Iva Bittova, whom Present Music introduced to Milwaukee in a program titled D/IVA, is an astonishing singer. Hearing her effortlessly reach extremes of range, color and timbre as she laced texts in several languages with cascades of emotive vocalizations, I thought first of the strange post-modern performance artist Meredith Monk. As the program unfolded, I thought of Laura Nyro, Ella Fitzgerald, Edith Piaf and Judy Garland. I'm sure each audience member was reminded of their own favorites.
Bittova' performed 12 of her compositions, art songs set to texts by different writers, among them Gertrude Stein ("you must not mistake me for the sky/I am I"). She draws on Gypsy and Jewish folk music with a good whiff of French cabaret, and she is very much herself: charmingly, humorously making light of her powers.
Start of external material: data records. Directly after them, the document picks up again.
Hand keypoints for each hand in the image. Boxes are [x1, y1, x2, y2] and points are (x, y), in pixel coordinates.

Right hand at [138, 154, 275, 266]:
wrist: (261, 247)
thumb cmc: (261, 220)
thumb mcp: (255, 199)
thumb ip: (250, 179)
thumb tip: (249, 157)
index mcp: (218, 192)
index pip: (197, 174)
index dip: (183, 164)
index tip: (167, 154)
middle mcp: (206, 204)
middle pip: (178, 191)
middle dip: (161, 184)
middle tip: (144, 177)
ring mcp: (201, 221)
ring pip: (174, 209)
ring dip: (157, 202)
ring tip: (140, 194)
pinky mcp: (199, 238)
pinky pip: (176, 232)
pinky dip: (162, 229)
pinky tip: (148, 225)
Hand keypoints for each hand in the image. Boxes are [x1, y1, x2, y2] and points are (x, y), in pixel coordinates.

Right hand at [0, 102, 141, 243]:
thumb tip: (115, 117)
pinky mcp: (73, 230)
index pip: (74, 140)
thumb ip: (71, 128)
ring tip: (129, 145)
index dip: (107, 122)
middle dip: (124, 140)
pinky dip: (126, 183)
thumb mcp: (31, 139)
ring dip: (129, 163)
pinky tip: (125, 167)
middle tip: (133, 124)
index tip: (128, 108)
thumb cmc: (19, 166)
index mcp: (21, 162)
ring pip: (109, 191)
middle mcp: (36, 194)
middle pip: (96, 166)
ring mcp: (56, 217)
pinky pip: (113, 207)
In the opening acoustic set, she accompanied herself on violin; I could as well say she accompanied the violin with her voice. Beyond virtuosity, the instrument is part of her. Her voice often sounds like the violin in all the strange, comic, searing and beautiful sounds the instrument can produce. With no pretension, she strolled among the audience like a fiddler in a European street café, bending to play to patrons. In the second half, she was the singer at the microphone, her violin plugged in, and her band was the Present Music Ensemble on electric guitar, piano, sax, bass and drums. They took us to primal places and met us there.
The program also included Steve Reich's Double Sextet (2008) for flute, clarinet, vibraphone, piano, violin and cello. It can be played in two ways, according to the program: by 12 musicians doubling the parts or six musicians playing against a recording of themselves. Each method adds difficulty for the players and that may be the point, or perhaps it's a comment on our mediated age. Present Music played the piece against a recording by the Chicago ensemble Eighth Blackbird, the group that commissioned the work. The musicians matched each note of the recorded version with just enough natural discrepancy to keep us aware of the set-up. It might have been more rewarding had they played the very fast, repetitive, rhythmically complex music in unison with living doppelgangers. Reich won a Pulitzer for this characteristically minimalist urban tribal incantation, but for my money (I have none) Bittova's songs go deeper.